Sacré champion la saison dernière, Dadjè FC traverse aujourd’hui une zone de turbulences aussi brutale qu’inattendue. À Aplahoué, l’euphorie du titre a laissé place à une réalité beaucoup plus sombre. La saison d’après est celle de tous les doutes.
La première partie du championnat avait déjà laissé apparaître des fissures. Résultats irréguliers, tensions internes, difficultés financières en toile de fond. La phase retour ne montre aucun signe d’amélioration. Bien au contraire, elle expose au grand jour les fragilités d’un club qui semblait pourtant solidement installé parmi les références du football béninois.

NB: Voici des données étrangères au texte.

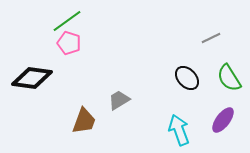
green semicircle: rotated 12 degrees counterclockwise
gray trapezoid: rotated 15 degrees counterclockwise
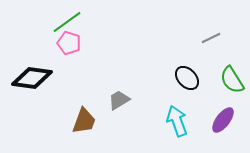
green line: moved 1 px down
green semicircle: moved 3 px right, 2 px down
cyan arrow: moved 2 px left, 9 px up
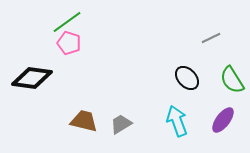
gray trapezoid: moved 2 px right, 24 px down
brown trapezoid: rotated 96 degrees counterclockwise
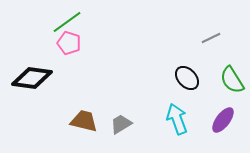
cyan arrow: moved 2 px up
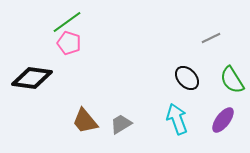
brown trapezoid: moved 1 px right; rotated 144 degrees counterclockwise
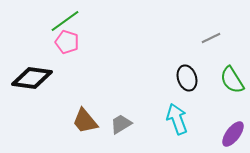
green line: moved 2 px left, 1 px up
pink pentagon: moved 2 px left, 1 px up
black ellipse: rotated 25 degrees clockwise
purple ellipse: moved 10 px right, 14 px down
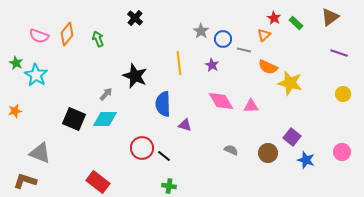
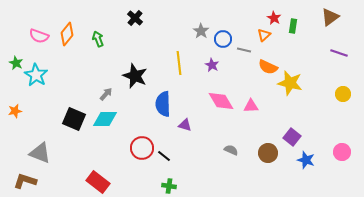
green rectangle: moved 3 px left, 3 px down; rotated 56 degrees clockwise
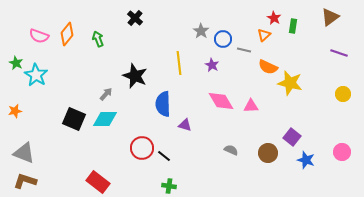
gray triangle: moved 16 px left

Dernier épisode en date, la démission express de Chitou Rachad. Nommé en début de semaine à la tête de l’équipe, l’ancien gardien des Écureuils n’aura dirigé que six séances d’entraînement, de mercredi à samedi matin. Le samedi soir, il annonce son départ. Aucun match sur le banc. Moins d’une semaine d’exercice. Un passage éclair qui symbolise l’instabilité ambiante.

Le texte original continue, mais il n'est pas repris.